REQUIREMENT 1:
In the excerpt below, repeat the part starting at "The gardener was" and ending at "really so different.", swapping "hedges" for "shrubs".
REQUIREMENT 2:
Translate this sentence from the excerpt below into Spanish: "This afternoon we got a tour of the villa's extensive gardens from its head gardener."
REQUIREMENT 3:
Answer these questions using the excerpt below:
(a) Which newspaper did another poet read aloud from?
(b) How many acres is the estate?
(c) According to the gardener, what separates us from animals?
Start EXTRACT
Another poet read aloud from the International Herald Tribune about Guantanamo. The only thing that occurred to my groggy mind was how the IHT seemed to have gained an appreciation for the interaction between Congress and the White House at the same time that Sheryl Stolberg switched beats from the former to the latter, replacing the snarky Elisabeth Bumiller. Perhaps needless to say, I didn't bring this up. Meanwhile, there was a subtle oneupmanship going on that I didn't even see until I was participating. To the writer who brought Rilke to the breakfast table, I brought, uh, Dashiell Hammett to the classroom. No one noticed.
This afternoon we got a tour of the villa's extensive gardens from its head gardener. Lest this sound like a paltry position, NYU is on a 10-year campaign to restore the gardens to their neo-Renaissance (1930s) state. The estate is 57 acres, some of which has been used as farmland since then, so it's a significant project.
The gardener was a philosophical guy. He said that his interest in gardening comes from being in touch with nature--since we are all, of course, animals. But what separates us from animals is, of course, art--and this is where gardening came in. Shaping hedges, laying out plants in a certain geometry, cutting a hole in the hedges so that a marble vase appears to cup the Duomo, in the distance, like an egg holder. Working to put form to the wilds of nature. I scoffed, but only once, and quietly: He was as passionate about the scheme as most of the writers here are about their craft. And their projects are not really so different.
End EXTRACT
Start GIVEN DATA
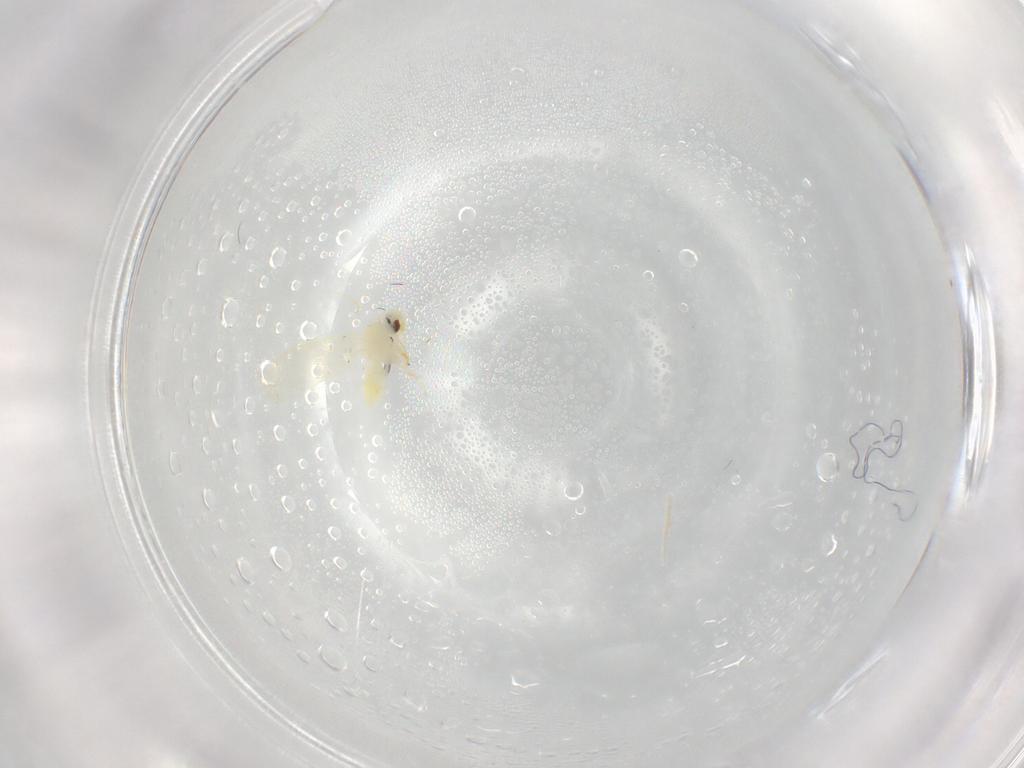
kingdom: Animalia
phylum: Arthropoda
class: Insecta
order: Hemiptera
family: Aleyrodidae
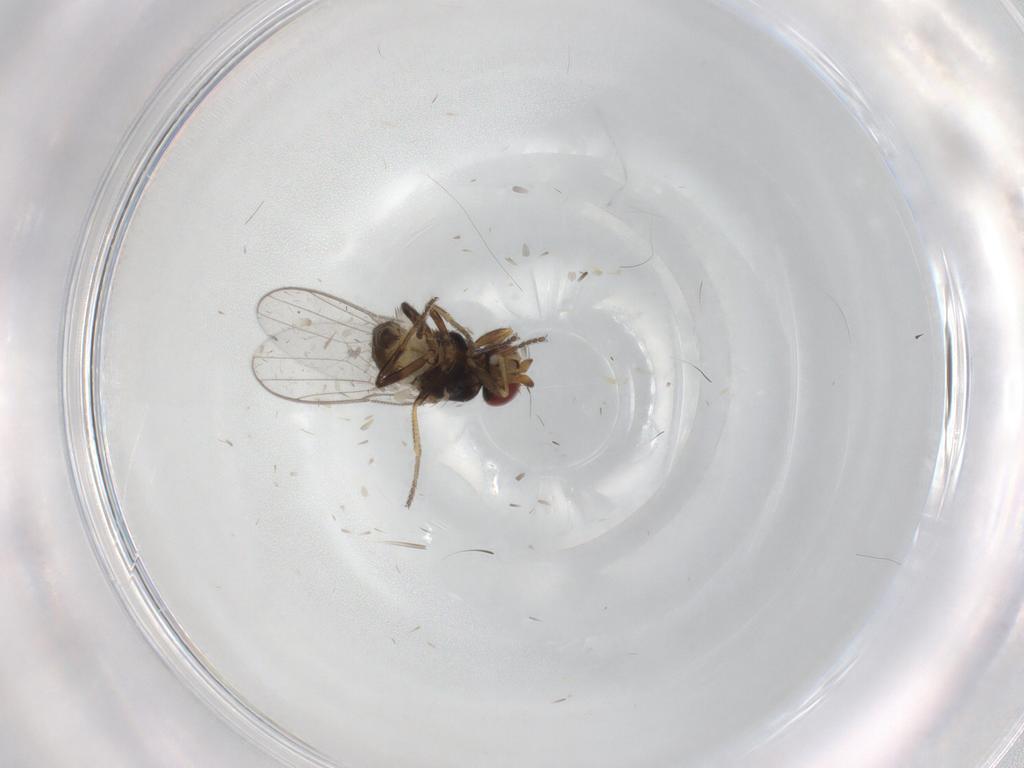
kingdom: Animalia
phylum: Arthropoda
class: Insecta
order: Diptera
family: Chloropidae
End GIVEN DATA
TASK OUTPUT 1:
The gardener was a philosophical guy. He said that his interest in gardening comes from being in touch with nature--since we are all, of course, animals. But what separates us from animals is, of course, art--and this is where gardening came in. Shaping shrubs, laying out plants in a certain geometry, cutting a hole in the shrubs so that a marble vase appears to cup the Duomo, in the distance, like an egg holder. Working to put form to the wilds of nature. I scoffed, but only once, and quietly: He was as passionate about the scheme as most of the writers here are about their craft. And their projects are not really so different.

TASK OUTPUT 2:
Esta tarde el jardinero jefe nos hizo un recorrido por los extensos jardines de la villa.

TASK OUTPUT 3:
(a) The International Herald Tribune
(b) 57 acres
(c) Art